The bar is packed with TVs, pool tables and photos of everyone who has ever played for the Green Bay Packers. I told Don that we had heard this was a pretty conservative area.

MATOVICH: Hey, anybody here got a good Trump point of view that would like to help us out?

GREENE: He's scanning the bar.

MATOVICH: Trump point of view?

GREENE: Now Don, for his part, he's so fed up with politics he's refusing to vote. But he introduces us to his buddy Darryl Lawhorn.

MATOVICH: Tell him where you're making your income right now.

DARRYL LAWHORN: My income right now is with him.

GREENE: Yeah. Darryl's been making money helping out at the bar. His private security company has been struggling. Darryl is voting for Donald Trump. He has doubts, but he feels like Trump must know how to make the economy work for a small business owner like him. But to Darryl, this election comes down to which candidate is the most honest.

LAWHORN: He admits to a lot of what he said. He ain't going to stand there and try to blow smoke up your rear end. Yeah, I did that or I did this or like on his taxes, yeah, I didn't pay taxes but there were loopholes. Everything I did was legal.

Where Hillary Clinton, she denies this, she denies that. And some of the facts are, No, you did do this and you did do that.

GREENE: Neither of you sound very excited about Tuesday.

MATOVICH: Go ahead, Darryl.

LAWHORN: Yeah, it's - it ain't exciting because I feel we got two people who actually are not qualified to be the commander in chief, neither one of them. And that's what makes it tough.

GREENE: Now, Donald Trump needs voters like Darryl. This community right outside Milwaukee - Menomonee Falls - is solid Republican turf. Don, the bar owner, says things have been changing here, like that new bus route 61.

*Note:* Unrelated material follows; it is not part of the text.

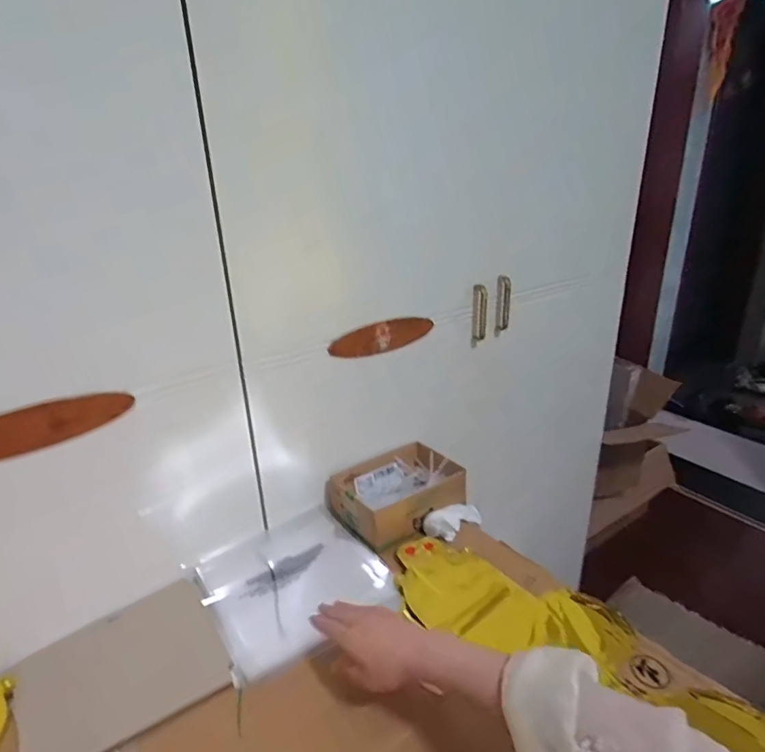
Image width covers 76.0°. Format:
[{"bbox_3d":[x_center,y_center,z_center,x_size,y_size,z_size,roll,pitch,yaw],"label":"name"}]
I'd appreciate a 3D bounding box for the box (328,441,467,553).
[{"bbox_3d":[0.024,0.182,0.776,0.180,0.065,0.141,-17,27,-34],"label":"box"}]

MATOVICH: So the busing has helped the employment out here for people from the inner city. And everybody out here has accepted it. There are more minorities working in Menomonee Falls in the last 10 years, probably ever. Crime's gone up a little bit, but it ain't just from the blacks, it's from everybody. Everybody's poor.

GREENE: So how close are we to home?

JORDAN: Oh, I still got a while to go.

GREENE: Really?


GREENE: Let's finish the commute home with Brianna. It really does feel like a different world on that bus. Or not, I mean, she's also frustrated about the economy. She feels forgotten by politicians. I ask her about Donald Trump.

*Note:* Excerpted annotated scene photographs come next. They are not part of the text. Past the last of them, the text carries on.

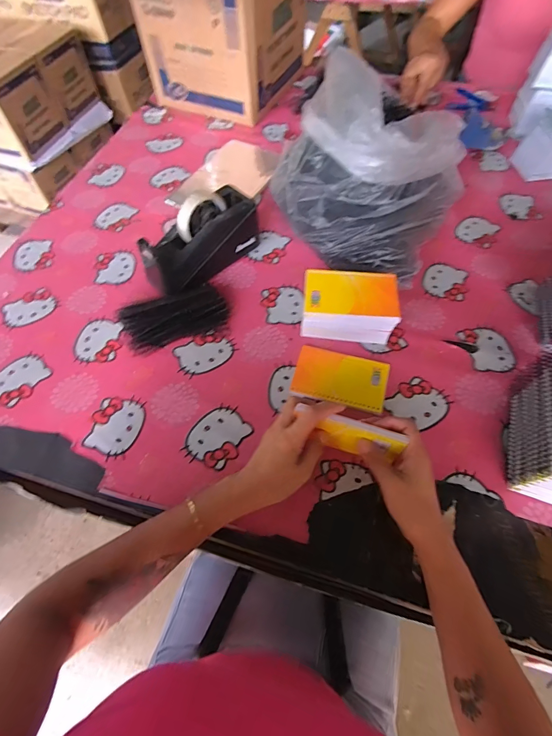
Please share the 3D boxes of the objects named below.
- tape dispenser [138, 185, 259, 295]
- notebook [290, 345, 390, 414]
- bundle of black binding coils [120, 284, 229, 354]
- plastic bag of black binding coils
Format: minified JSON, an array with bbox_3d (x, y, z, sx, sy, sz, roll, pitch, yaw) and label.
[{"bbox_3d":[-0.123,-0.207,0.593,0.076,0.112,0.210,38,68,20],"label":"tape dispenser"},{"bbox_3d":[0.092,0.015,0.516,0.129,0.009,0.080,11,61,7],"label":"notebook"},{"bbox_3d":[-0.154,-0.079,0.557,0.153,0.033,0.070,-20,62,-10],"label":"bundle of black binding coils"},{"bbox_3d":[0.145,-0.309,0.577,0.288,0.224,0.244,19,63,12],"label":"plastic bag of black binding coils"}]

His slogan, that he wants to make the country great again, I mean, do you think the country's great right now?

JORDAN: No. There's nothing great about this. If everything was great, No one in this country would be struggling. It wouldn't be people out here with nothing to eat. It wouldn't be none of that. I work at Wal-Mart. All the food that we serve out there, we throw it away at the end of the day when people could be eating that food. That's not great.

GREENE: But she thinks Donald Trump is just all talk. As for Hillary Clinton, she just hasn't reached a place where she completely trusts her.

JORDAN: It's just the whole thing. It's just iffy about everything.

GREENE: So are you going to vote for her?

JORDAN: I probably will still vote for her. I still have that little feeling that she can help, probably more than Donald Trump. She seems like she can help a little.

GREENE: We are finally in the city and Brianna gets off bus 61 around 9 in the evening. And now you go - where do you go from here?

JORDAN: I get on the 23.

GREENE: Another bus?

JORDAN: Yes, another bus. I get on that bus and I go to North Avenue, which is the 21 and that takes me home (laughter).

GREENE: Brianna Jordan is hoping to transfer to a Wal-Mart much closer to home sometime soon, maybe avoid that long bus ride.